Triceratops Pelvis With Tendons
Triceratops Pelvis With Tendons

Pelvis, Tendons for the tail of a Triceratops “In Situ” (In Place)

This Triceratops Pelvis with Tendons (ossified tendons) adjacent just left from the ligature supporting those massive heavy tails. Here is shown exposed from one of our “digs” up here. This animal was around 20 percent there with 80 percent missing as it were. More still of this animal may be at the site. It’s probably about 1 inch below or deeper into the hill than where we stopped digging. 🤣

Tools and Location:

Tools of the trade are brushes, Wood Awls, Superglue and of course shovels and wheelbarrows. Named the Triceratops “Doug” after the rancher that gave me permission to hunt on his ground (this is about 1/2 mile off my ranch so this was legally his fossil). The land owner owns the fossil unless you have been told otherwise as is the law with fossil remains generally. Very close to the Montana Wyoming border, this is Lance/HellCreek Formation. This is a dinosaur bone from the end of the rule of dinosaurs. Uppermost Cretaceous with perhaps 200 feet of Hell Creek/Lance Fm above this before everything when BOOM. Hell Creek/Lance is about 700 feet thick sandstone/shale sequence. It’s all river/lake sedimentation.

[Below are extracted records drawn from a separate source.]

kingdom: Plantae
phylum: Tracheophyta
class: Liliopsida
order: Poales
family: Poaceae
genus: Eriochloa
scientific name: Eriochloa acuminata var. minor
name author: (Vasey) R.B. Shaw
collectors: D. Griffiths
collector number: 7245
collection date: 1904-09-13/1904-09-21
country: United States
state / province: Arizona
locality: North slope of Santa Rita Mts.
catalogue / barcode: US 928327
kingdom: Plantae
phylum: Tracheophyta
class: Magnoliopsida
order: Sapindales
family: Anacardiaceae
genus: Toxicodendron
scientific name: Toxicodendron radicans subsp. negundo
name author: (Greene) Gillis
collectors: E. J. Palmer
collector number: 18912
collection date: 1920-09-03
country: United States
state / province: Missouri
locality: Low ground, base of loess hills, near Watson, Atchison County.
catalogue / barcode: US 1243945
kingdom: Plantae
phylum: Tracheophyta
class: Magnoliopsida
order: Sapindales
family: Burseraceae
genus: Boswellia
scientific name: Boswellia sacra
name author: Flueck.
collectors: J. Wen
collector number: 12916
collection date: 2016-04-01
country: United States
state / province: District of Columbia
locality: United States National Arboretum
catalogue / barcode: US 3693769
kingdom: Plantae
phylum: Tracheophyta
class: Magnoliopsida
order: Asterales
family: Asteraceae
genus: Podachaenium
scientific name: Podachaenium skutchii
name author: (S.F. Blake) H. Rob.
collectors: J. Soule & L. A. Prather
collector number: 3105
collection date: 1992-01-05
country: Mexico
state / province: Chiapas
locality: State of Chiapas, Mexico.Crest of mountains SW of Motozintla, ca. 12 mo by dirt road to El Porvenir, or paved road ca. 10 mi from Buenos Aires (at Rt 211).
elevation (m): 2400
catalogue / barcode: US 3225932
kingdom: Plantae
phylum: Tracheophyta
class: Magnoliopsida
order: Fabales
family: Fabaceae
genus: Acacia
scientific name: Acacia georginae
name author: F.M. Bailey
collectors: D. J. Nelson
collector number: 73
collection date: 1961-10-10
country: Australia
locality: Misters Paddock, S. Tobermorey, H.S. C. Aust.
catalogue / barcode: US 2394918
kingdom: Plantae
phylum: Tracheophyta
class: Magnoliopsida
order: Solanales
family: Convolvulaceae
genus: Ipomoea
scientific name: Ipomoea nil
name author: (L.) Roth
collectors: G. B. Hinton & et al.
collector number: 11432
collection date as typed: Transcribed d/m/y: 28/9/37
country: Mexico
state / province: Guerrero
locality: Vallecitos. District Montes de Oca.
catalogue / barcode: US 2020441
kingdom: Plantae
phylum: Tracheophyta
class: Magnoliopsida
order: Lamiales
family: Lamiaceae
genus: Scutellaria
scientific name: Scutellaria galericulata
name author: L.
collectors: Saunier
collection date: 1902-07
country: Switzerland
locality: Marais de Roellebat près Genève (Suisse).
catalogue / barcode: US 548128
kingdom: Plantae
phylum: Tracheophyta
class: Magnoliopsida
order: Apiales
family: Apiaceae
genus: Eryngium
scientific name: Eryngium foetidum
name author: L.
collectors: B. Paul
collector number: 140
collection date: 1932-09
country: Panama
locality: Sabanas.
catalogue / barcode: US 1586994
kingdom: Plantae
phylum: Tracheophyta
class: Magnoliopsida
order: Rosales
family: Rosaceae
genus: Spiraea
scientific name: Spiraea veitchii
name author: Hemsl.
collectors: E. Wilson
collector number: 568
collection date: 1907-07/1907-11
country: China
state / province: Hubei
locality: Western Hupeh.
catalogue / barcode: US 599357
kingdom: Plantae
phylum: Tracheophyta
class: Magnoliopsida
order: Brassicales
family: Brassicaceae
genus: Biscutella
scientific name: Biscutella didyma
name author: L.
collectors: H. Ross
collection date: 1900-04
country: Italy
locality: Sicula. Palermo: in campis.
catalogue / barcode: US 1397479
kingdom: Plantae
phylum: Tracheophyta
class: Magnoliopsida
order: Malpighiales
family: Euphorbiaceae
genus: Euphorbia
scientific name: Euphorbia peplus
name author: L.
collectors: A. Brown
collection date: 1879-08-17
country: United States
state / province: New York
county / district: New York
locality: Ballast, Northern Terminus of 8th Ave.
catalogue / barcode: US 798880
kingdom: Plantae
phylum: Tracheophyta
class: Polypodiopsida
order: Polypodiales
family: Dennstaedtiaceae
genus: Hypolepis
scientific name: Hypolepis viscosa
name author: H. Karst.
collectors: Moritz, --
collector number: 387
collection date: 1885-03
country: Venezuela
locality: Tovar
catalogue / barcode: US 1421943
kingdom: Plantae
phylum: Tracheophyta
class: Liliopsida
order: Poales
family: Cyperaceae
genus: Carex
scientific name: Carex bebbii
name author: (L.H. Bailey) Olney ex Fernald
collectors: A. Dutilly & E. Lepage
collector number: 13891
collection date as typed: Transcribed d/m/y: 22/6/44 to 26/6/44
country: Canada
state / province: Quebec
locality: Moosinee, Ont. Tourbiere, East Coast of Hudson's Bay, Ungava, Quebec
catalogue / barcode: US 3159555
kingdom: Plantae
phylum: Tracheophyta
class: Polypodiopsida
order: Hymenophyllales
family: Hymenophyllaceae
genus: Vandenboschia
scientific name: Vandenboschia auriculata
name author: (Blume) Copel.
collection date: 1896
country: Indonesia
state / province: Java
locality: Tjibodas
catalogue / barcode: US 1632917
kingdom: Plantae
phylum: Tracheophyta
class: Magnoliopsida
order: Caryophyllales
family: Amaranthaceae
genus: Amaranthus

I first started this excavation in 2006 when I found a partial brow horn from a triceratops walking this hillside. . It was all by itself down hill from the side about 30 meters. It even a little right of the final location for this Triceratops carcass. This threw me off for a day or so finding the actual fossil bearing sediment. (It was a big hillside). Fossils laying on the surface came from somewhere. Usually either right where they initially found are OR somewhere up hill of which this one was steep and big. It could have come from ANYWHERE up slope. (That Discovery piece is a wonderful fossil too). The site was finished 3 years ago now soon after this was removed. .

Remember it is illegal to collect vertebrate fossils from State, Federal or Tribal Land. Only private deeded land is OK to collect from/on. You want written permission from Tribal land management and only state authorized digging can occur on state ground. BLM is a tougher nut to crack so generally if you find a vertebrate bone of any significance on a piece of federal/state ground, leave it there. Don’t neglect a report it to the local field office of the BLM. (not that “Brontosaurus Lives Don’t Matter” but I refer here to the Bureau of Land Management lolol). It’s best to have fossil agreements in writing. Just my 2 cents. I point you to the BLM website for more specific instruction on the law as I’m not a lawyer.

Location: Bliss DInosaur Ranch, Wyoming/Montana borderlands.